I believe that Jorge has hit on one of the more deciding factors. It’s pretty damned easy to make a case for drug possession, and many of the “with intent to distribute” laws are pretty broadly written as well.

Think about it - even those police, prosecutors etc who are honest, forthright and want to do a good job, have to be able to demonstrate that they’re having an effect on crime. The easiest way to do that is to have a bunch of arrests to show for it.

Robberies, rapes, assaults, thefts all are criminal driven crimes - that is , the number of complaints are driven by the # of times the criminal does something, and even with a very good police force, there won’t be 100% solve rate. However, if they can round up the locals every now and then and generate solved crimes, that increases their over all rate.

haven’t thought this all the way through, so there may be holes in it, but it is intersting.

Again, I think that’s a simplistic statement. Deterrence enters into the equation a lot, obviously. But there are still differences of opinion on why criminals should be incarcerated.

The Model Penal Code Section 1.02(2) says “The general purposes of the provisions governing the sentencing and treatment of offenders are: (a) to prevent the commission of offenses; (b) to promote the correction and rehabilitation of offenders…”

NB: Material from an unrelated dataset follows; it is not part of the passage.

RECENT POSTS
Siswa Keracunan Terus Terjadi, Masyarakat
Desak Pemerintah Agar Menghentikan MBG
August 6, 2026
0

The New York Penal Law Section 1.05 says “The general purposes of the provisions of this chapter are…
5. To insure the public safety by prventing the commission of offenses through the deterrent influence of the sentences authorized, the rehabilitation of those convicted, and their confinement when required in the interests of public protection.”

California’s Penal Code Section 1170 “The Legislature finds and declares that the purpose of imprisonment for crime is punishment.”

As you can see, there is still a debate on why we punish. Some of these codes emphasize deterrence, some don’t. I don’t doubt that most theories incorporate at least a small deterrence aspect. But we don’t live in a pure deterrence theory system. Crime is an important and emotional topic and many people disagree on the very purpose of punishment.